Mergers and acquisitions perform poorly, on average, but there has been little insight into what accounts for the variation in performance. In the study, published inAdministrative Science Quarterly, the authors found that the number of indirect ties, such as common clients and shared suppliers, affect both acquiring firms’ choice of partners and the performance of the combined firm after the merger. The study revealed that the probability of being acquired rose, but performance of the combined firm declined, with the number of pre-merger third-party relationships connecting the firms.
“Mergers destroyed value, on average, only because they usually combined firms with third-party connections,” says Olav Sorenson, the Frederick Frank ’54 and Mary C. Tanner Professor of Management, who co-authored the study with Michelle Rogan, assistant professor of entrepreneurship at INSEAD. “Our results strongly implicate picking the wrong partners as one of the primary factors underlying the poor average performance of acquisitions.”
Sorenson and Rogan examined how indirect ties affect the choice of acquisition partner and post-merger performance by analyzing data from mergers and acquisitions that occurred in the global advertising industry from 1995 to 2003. Third-party relationships between firms are generally difficult to ascertain; however, ad agency clients are regularly reported in industry trade publications, making common clients a convenient measure of third-party ties in that industry.

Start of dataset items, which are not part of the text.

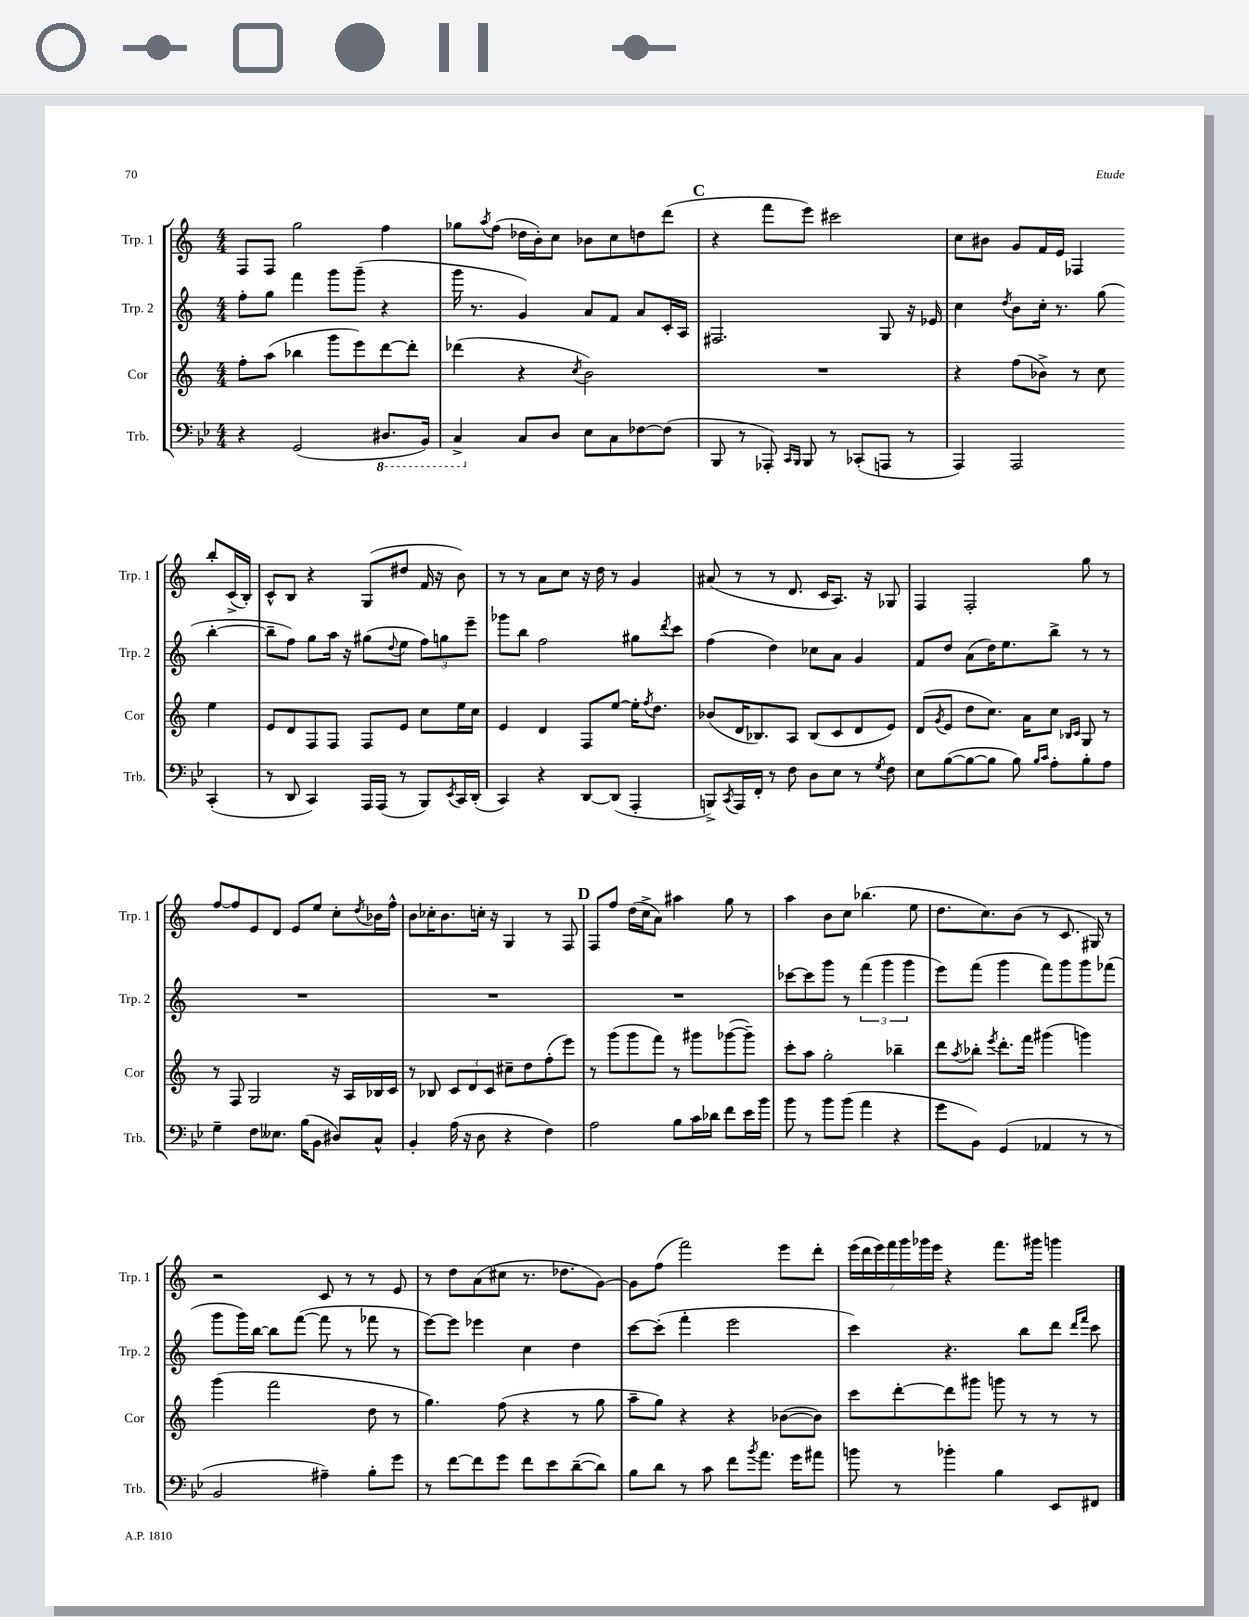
<<
\new StaffGroup <<
\new Staff = "s0" \with { instrumentName = "Trp. 1" shortInstrumentName = "Trp. 1" } {
    \clef treble \key c \major \numericTimeSignature \time 4/4
    f8 f8 g''2 f''4 |
    ges''8 \acciaccatura { a''8 } f''8( des''16 b'16-.) c''8 bes'8 c''8 d''8 d'''8( |
    \mark \markup { \bold "C" } r4 f'''8 e'''8) cis'''2 |
    c''8 bis'8 g'8 f'16 e'16 fes4 b''8-. c'16->( b16-.) |
    c'8-^ b8 r4 g8( dis''8 f'16 r16 b'8) |
    r8 r8 a'8 c''8 r16 d''16 r8 g'4 |
    ais'8( r8 r8 d'8. c'16 a8.) r16 ges8 |
    f4 f2-. g''8 r8 |
    f''8~ f''8 e'8 d'8 e'8 e''8 c''8-. \acciaccatura { d''8 } bes'16 f''16-^ |
    b'8 ces''16-. b'8. c''16-. r16 g4 r8 f8 |
    \mark \markup { \bold "D" } f8 f''8 d''16( c''16-> a'8) ais''4 g''8 r8 |
    a''4 b'8 c''8 bes''4.( e''8 |
    d''8. c''8.) b'8( r8 c'8. gis16) r8 |
    r2 c'8 r8 r8 e'8 |
    r8 d''8 a'8( cis''8 r8. des''8. g'8~) |
    g'8 f''8( f'''2) e'''8 d'''8-. |
    \tuplet 7/4 { e'''16( d'''16 e'''16) f'''16 g'''16 ges'''16 e'''16 } r4 f'''8. gis'''16 g'''4 \bar "|." |
}
\new Staff = "s1" \with { instrumentName = "Trp. 2" shortInstrumentName = "Trp. 2" } {
    \clef treble \key c \major \numericTimeSignature \time 4/4
    f''8-. g''8 f'''4 g'''8 g'''8--( r4 |
    g'''16 r8. g'4) a'8 f'8 a'8 c'16-. a16 |
    \mark \markup { \bold "C" } fis2. g8 r16 ees'16 |
    c''4 \acciaccatura { d''8 } b'8 c''16-. r8. g''8( b''4~-. |
    b''8-- f''8) g''8 a''16 r16 gis''8( \appoggiatura { d''8 } e''8 \tuplet 3/2 { f''8) g''8 e'''8-- } |
    ges'''8 b''8 f''2 gis''8 \acciaccatura { d'''8 } c'''8 |
    f''4( d''4) ces''8 a'8 g'4 |
    f'8 d''8 a'8( d''16) e''8. b''8-> r8 r8 |
    R1 |
    R1 |
    \mark \markup { \bold "D" } R1 |
    ces'''8~ ces'''8 g'''8 r8 \tuplet 3/2 { f'''4( g'''4 g'''4 } |
    e'''8) f'''8( g'''4 f'''8) g'''8 g'''8 fes'''8( |
    g'''8 g'''16) b''16~ b''8 f'''8~( f'''8 r8 fes'''8 r8 |
    e'''8~) e'''8 ees'''4 c''4 d''4 |
    c'''8~ c'''8-.( f'''4-. e'''2 |
    c'''4) r4. b''8 d'''8 \grace { d'''16 f'''16 } c'''8 \bar "|." |
}
\new Staff = "s2" \with { instrumentName = "Cor" shortInstrumentName = "Cor" } {
    \clef treble \key c \major \numericTimeSignature \time 4/4
    f''8-. a''8( bes''4 g'''8 e'''8) d'''8~ d'''8-. |
    des'''4( r4 \acciaccatura { c''8 } b'2) |
    \mark \markup { \bold "C" } R1 |
    r4 f''8( bes'8->) r8 c''8 e''4 |
    e'8 d'8 f8 f8 f8 e'8 c''8 e''16 c''16 |
    e'4 d'4 f8 e''8~ e''16-. \acciaccatura { f''8 } d''8. |
    bes'8( d'16 bes8.) a8 bes8( c'8 d'8 e'8) |
    d'8( \acciaccatura { g'8 } e'8 d''8 c''8.) a'16 c''8 \grace { bes16 c'16 } g8 r8 |
    r8 f8 g2 r16 a16 bes16 c'16 |
    r8 bes8 \tuplet 3/2 { c'8 d'8 c'8 } cis''8-- d''8 f''8-.( e'''8) |
    \mark \markup { \bold "D" } r8 g'''8( g'''8 f'''8) r8 gis'''8 ges'''8~( ges'''8--) |
    c'''8-. a''8 g''2-. bes''4-- |
    d'''8 \acciaccatura { a''8 } bes''8-. \acciaccatura { e'''8 } d'''8.-. f'''16 gis'''4( g'''4) |
    g'''4( f'''2 d''8 r8 |
    g''4.) f''8( r4 r8 g''8 |
    a''8-- g''8) r4 r4 bes'8~( bes'8) |
    c'''8 d'''8~-. d'''8 gis'''8 g'''8 r8 r8 r8 \bar "|." |
}
\new Staff = "s3" \with { instrumentName = "Trb." shortInstrumentName = "Trb." } {
    \clef bass \key bes \major \numericTimeSignature \time 4/4
    r4 g,2( \ottava #-1 dis,8. bes,,16) |
    c,4-> \ottava #0 c8 d8 ees8 c8 fes8~ fes8( |
    \mark \markup { \bold "C" } bes,,8 r8 aes,,8-.) \grace { c,16 bes,,16 } bes,,8 r8 ces,8-.( a,,8 r8 |
    a,,4) a,,2 c,4-.( |
    r8 d,8 c,4) a,,16 a,,16( r8 bes,,8) \acciaccatura { ees,8 } c,16 d,16-.( |
    c,4) r4 d,8~ d,8( a,,4-. |
    b,,8->) \acciaccatura { c,8 } a,,16 f,16-. r8 f8 d8 ees8 r8 \acciaccatura { g8 } f8 |
    ees8 bes8~( bes8~ bes8 bes8) \grace { bes16 c'16 } a8-. bes8-. a8 |
    g4-- f8 eeses8. bes16( bes,8 dis8) c8-^ |
    bes,4-. a16( r16 d8 r4 f4) |
    \mark \markup { \bold "D" } a2 bes8 c'16 des'16 f'8 ees'16 bes'16 |
    bes'8 r8 bes'8 bes'8( a'4 r4 |
    g'8 bes,8) g,4( aes,4 r8 r8 |
    bes,2 ais4--) bes8-. g'8 |
    r8 f'8~ f'8 g'8 f'8 ees'8 d'8~--( d'8) |
    bes8 d'8 r8 c'8 f'8 \acciaccatura { bes'8 } a'8. g'16 ais'8 |
    b'8 r8 bes'4-. bes4 ees,8 fis,8 \bar "|." |
}
>>
>>
\layout { \context { \Score \remove "Bar_number_engraver" } }
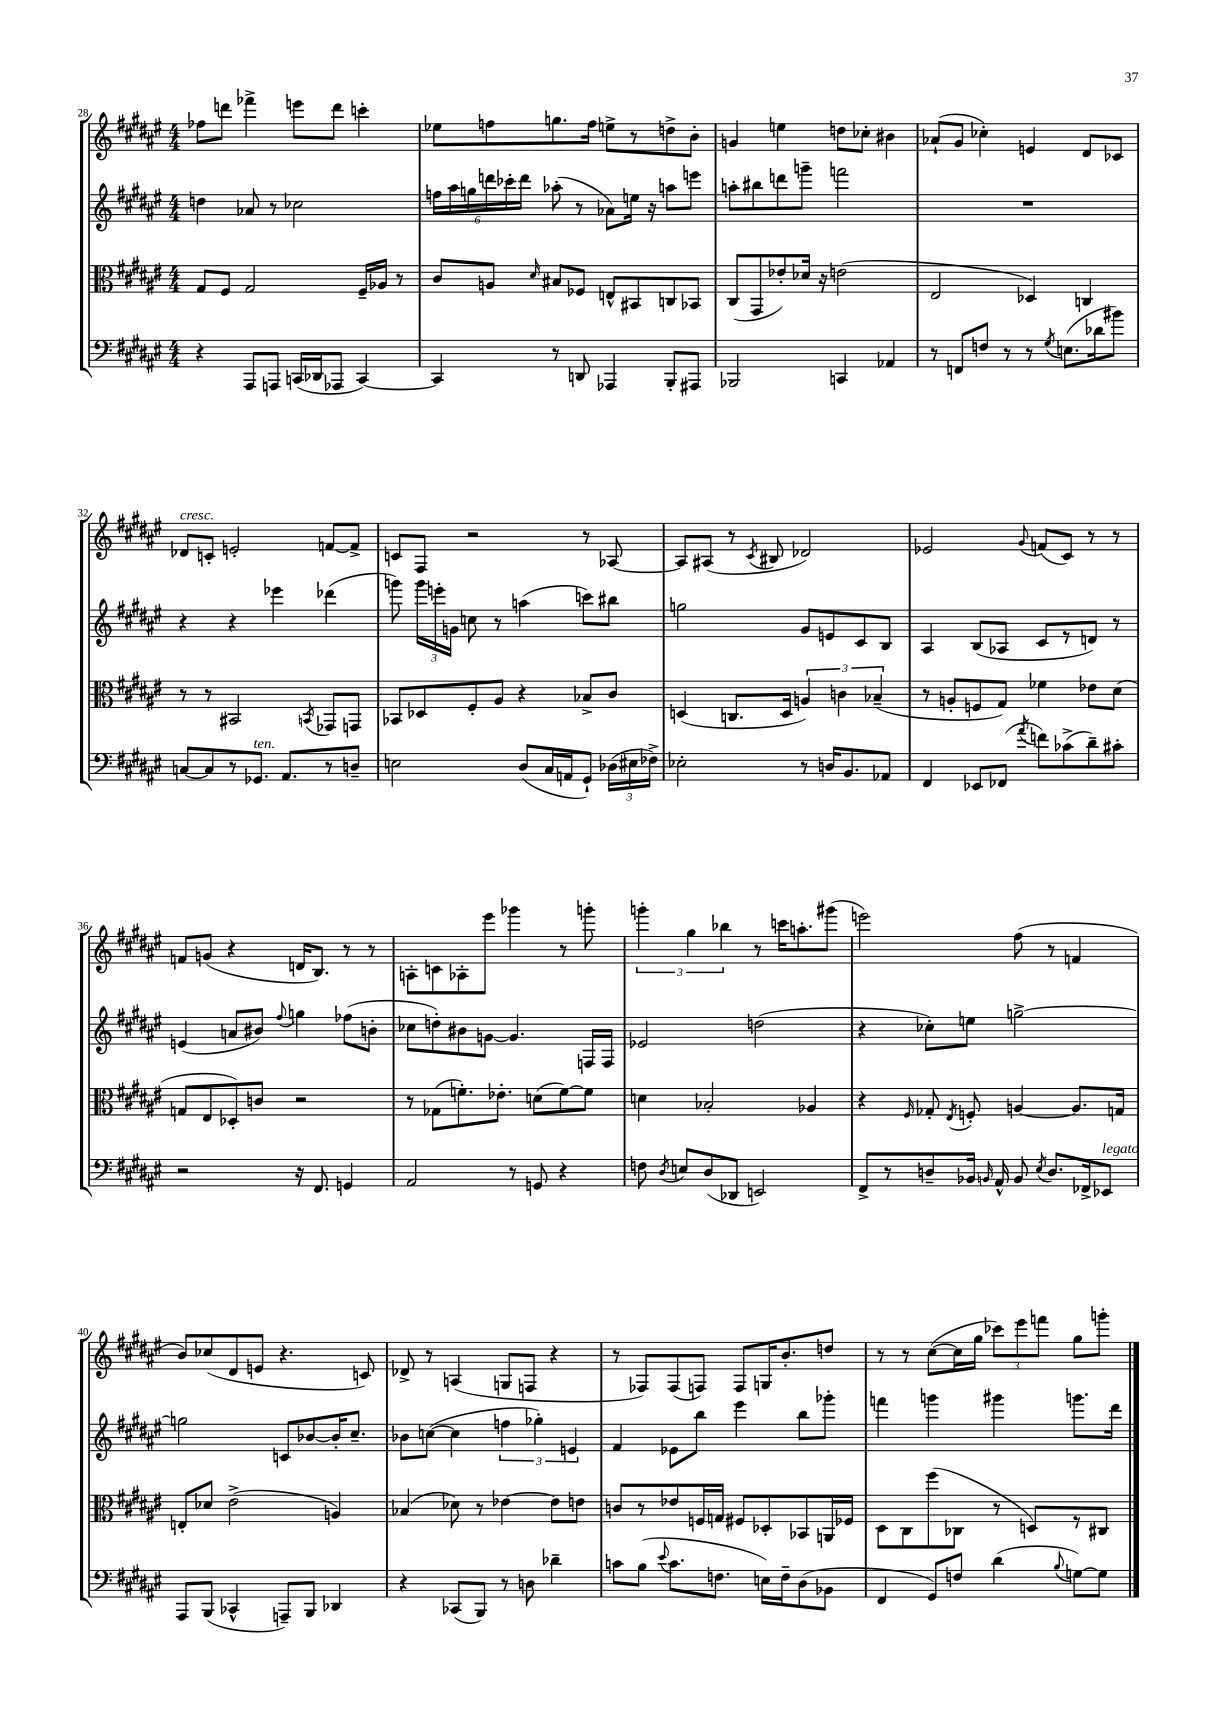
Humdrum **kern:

**kern	**kern	**kern	**kern
*part4	*part3	*part2	*part1
*staff4	*staff3	*staff2	*staff1
*clefF4	*clefC3	*clefG2	*clefG2
*k[f#c#g#d#a#e#]	*k[f#c#g#d#a#e#]	*k[f#c#g#d#a#e#]	*k[f#c#g#d#a#e#]
*M4/4	*M4/4	*M4/4	*M4/4
=28	=28	=28	=28
4r	8G#/L	4ddn\	8ff-X\L
.	8F#/J	.	8dddn\J
8AAA#/L	2G#/	8a-X/	4fff-X^\
8AAAn/J	.	8r	.
(16CCn/LL	.	2cc-X\	8eeen\L
16DD-X/J	.	.	.
8AAA-X/J	.	.	8ddd\J
[4CC/)	16F#~/LL	.	4cccn'\
.	16A-X/JJ	.	.
.	8r	.	.
=29	=29	=29	=29
4CC/]	8c#/L	24ffn\LL	8ee-X\L
.	.	24aa#\	.
.	.	24ggn\	.
.	8An/J	24dddn\	8ffn\
.	.	24ccc-X'\	.
.	.	24ddd\JJ	.
.	16qqd#/	.	.
8r	8B#X/L	(8aa-X'\	8.ggn\
8DDn/	8F-X/J	8r	.
.	.	.	16ff\Jk
4AAA-X/	8En^^/L	8a-X\L)	8een^\L
.	8BB#X/	16een\Jk	8r
.	.	16r	.
8BBB'/L	8Cn/	8aan\L	8ddn^\
8AAA#X/J	8BB-X/J	8eeen\J	8b'\J
=30	=30	=30	=30
2BBB-X/	(8C#/L	8aan'\L	4gn/
.	8GG#/	8bb#X\	.
.	8e-X'/)	8dddn\	4een\
.	16d-X/Jk	8gggn~\J	.
.	16r	.	.
4CCn/	(2en\	2fffn\	8ddn\L
.	.	.	8cc-X'\J
4AA-X/	.	.	4b#X\
=31	=31	=31	=31
8r	2E#/	1r	(8a-X`/L
8FFn/L	.	.	8g#/J
8Fn/J	.	.	4cc-X'\)
8r	.	.	.
8r	4D-X/)	.	4en/
8qG#/	.	.	.
(8.En\L	.	.	.
.	4Cn/	.	8d#/L
16d-X\k	.	.	.
8b#X\J)	.	.	8c-X/J
!!LO:LB:g=z
=32	=32	=32	=32
!	!	!	!LO:TX:a:i:t=cresc.
[8Cn/L	8r	4r	8d-X/L
8C/]	8r	.	8cn'/J
8r	2BB#X/	4r	2en'/
!LO:TX:a:i:t=ten.	!	!	!
8.GG-X/J	.	.	.
.	.	4eee-X\	.
8.AA#/L	.	.	.
.	8qBBn/	.	.
8r	8GG-X/L	(4ddd-X\	[8fn/L
8Dn~/J	8GGn/J	.	8f^/J]
=33	=33	=33	=33
2En\	8BB-X/L	8gggn\)	8cn/L
.	8D-X/	24ggg\LL	8F#/J
.	.	24eeen'\	.
.	.	24gn\JJ	.
.	8F#'/	8ccn\	2r
.	8A#/J	8r	.
(8D#/L	4r	(4aan\	.
16C#/L	.	.	.
16AAn/J	.	.	.
8GG#`/J)	8B-X^/L	8cccn\L)	8r
(24D-X\LL	8c#/J	8bb#X\J	[8A-X/
24E#X\	.	.	.
24F-X^\JJ)	.	.	.
=34	=34	=34	=34
2E-X'\	(4Dn/	2ggn\	8A-/L]
.	.	.	(8A#X/J
.	8.Cn/L	.	8r
.	.	.	8qc#/
.	.	.	8B#X/
.	16D/Jk	.	.
8r	6An/)	8g#/L	2d-X/)
16Dn/KL	.	8en/	.
.	6cn\	.	.
8.BB/	.	.	.
.	.	8c#/	.
.	(6B-X~/	.	.
8AA-X/J	.	8B/J	.
=35	=35	=35	=35
4FF#/	8r	4A#/	2e-X/
.	8An'/L	.	.
8EE-X/L	8Fn/	(8B/L	.
(8FF-X/J	8G#/J)	8A-X/J	.
8qa#/	.	.	8qqg#/
8fn\L)	4f-X\	8c#/L	(8fn/L
(8c-X^\	.	8r	8c#/J)
8d#~\)	8e-X\L	8dn/J)	8r
8c#X'\J	(8d#\J	8r	8r
!!LO:LB:g=z
=36	=36	=36	=36
2r	8Gn/L	(4en/	8fn/L
.	8E#/	.	(8gn/J
.	8D-X'/)	8an/L	4r
.	8cn/J	8b#X/J)	.
.	.	8qqff#/	.
16r	2r	4ggn\	16dn/KL
8.FF#/	.	.	8.B/J)
4GGn/	.	(8ff-X\L	8r
.	.	8bn'\J	8r
=37	=37	=37	=37
2AA#/	8r	8cc-X\L	8An'\L
.	(8G-X\L	8ddn'\)	8cn\
.	8.fn'\)	8b#X\	8A-X'\
.	.	[8gn\J	8eee#\J
.	8.e-X'\J	.	.
8r	.	4.g/]	4ggg-X\
8GGn/	(8dn\L	.	.
4r	[8f\)	.	8r
.	8f\J]	16Fn/LL	8gggn'\
.	.	16F/JJ	.
=38	=38	=38	=38
8Fn\	4dn\	2e-X/	6gggn'\
8qD#/	.	.	.
8En/L	.	.	.
.	.	.	6gg#\
(8D#/	2B-X'/	.	.
.	.	.	6bb-X\
8DD-X/J	.	.	.
2EEn/)	.	(2ddn\	8r
.	.	.	16cccn\KL
.	.	.	8.aan'\
.	4A-X/	.	.
.	.	.	(8ggg#X\J
=39	=39	=39	=39
8FF#^/L	4r	4r	2eeen\)
8r	.	.	.
.	16qqF#/	.	.
8Dn~/	8G-X'/	8cc-X'\L)	.
.	8qE#/	.	.
16BB-X/Jk	8Fn'/	8een\J	.
16qqBBn/	.	.	.
16AA#^^/	.	.	.
8BB/	[4An/	[2ggn^\	(8ff#\
8qE#/	.	.	.
8.D/L	.	.	8r
.	8.A/L]	.	4fn/
16FF-X^/k	.	.	.
!LO:TX:a:i:t=legato	!	!	!
8EE-X/J	.	.	.
.	16Gn/Jk	.	.
!!LO:LB:g=z
=40	=40	=40	=40
8AAA#/L	8En'/L	2ggn\]	8b/L)
(8BBB/J	8d-X/J	.	(8cc-X/
4CC-X^^/	(2e#^\	.	8d#/
.	.	.	8en/J
8AAAn~/L)	.	8cn/L	4.r
8BBB/J	.	[8b-X/	.
4DD-X/	4An/)	16b-'/K]	.
.	.	8.cc#~/J	.
.	.	.	8cn/)
=41	=41	=41	=41
4r	(4B-X/	8b-X\L	8d-X^/
.	.	([8ccn\J	8r
(8CC-X/L	8d-X\)	4cc\]	(4An/
8BBB/J)	8r	.	.
8r	[4e-X\	6ffn\	8Gn/L
8Dn\	.	.	8Fn/J
.	.	6gg-X'\)	.
4d-X~\	8e-\L]	.	4r
.	.	6en/	.
.	8en\J	.	.
=42	=42	=42	=42
8cn\L	8cn/L	4f#/	8r
(8B\J	8r	.	8F-X/L)
8qqe#/	.	.	.
8.c\L	8e-X/	8e-X\L	(8F-/
.	16Fn/L	8bb\J	8Fn/J)
8.Fn\J	16Gn/JJ	.	.
.	8F#X/L	4eee#\	8F/L
16En\LL)	8D-X'/	.	16Gn/K
16F~\J	.	.	8.b'/
(8D#\	8BB-X/	8bb\L	.
8BB-X\J	16AAn/L	8ggg-X'\J	8ddn/J
.	16F-X/JJ	.	.
=43	=43	=43	=43
4FF#/	8D#\L	4fffn\	8r
.	8C#\	.	8r
8GG#/L)	(8ff#\	4gggn\	([8cc#\L
8Fn/J	8C-X\J	.	16cc#\L]
.	.	.	16gg#\JJ
(4d#\	8r	4ggg#X\	12ccc-X\L)
.	.	.	12eee#\
.	8Dn/L)	.	.
.	.	.	12fffn\J
8qqB/	.	.	.
[8Gn\L)	8r	8.gggn\L	8gg#\L
8G\J]	8C#X/J	.	8gggn'\J
.	.	16ddd#\Jk	.
==	==	==	==
*-	*-	*-	*-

The results show that the number of common clients significantly and positively predicted acquiring firms’ choice of partner. The probability of choosing a partner with common clients increased with the physical distance between the firms, and also increased among potential partners serving distant industries. As the number of common clients increased, the performance of combined firms declined, both because they lost clients and because they sold less to the clients they retained. Firms with no common clients experienced no effects to positive effects on post-merger performance.
The authors suggest that the results could be attributable to two factors. “Either managers hold positively biased beliefs about those connected to them through common clients, or they restrict their searches for potential acquisition partners to those they already know, despite the disadvantages of doing so, ignoring targets that may have more potential but with whom they have no indirect ties,” says Sorenson.
Sorenson and Rogan expect the study findings to apply not only to advertising agencies, but also to merged firms in other industries, and across indirect ties other than common clients.
“Picking a (Poor) Partner: A Relational Perspective on Acquisitions” is published in the June 2014 issue of Administrative Science Quarterly.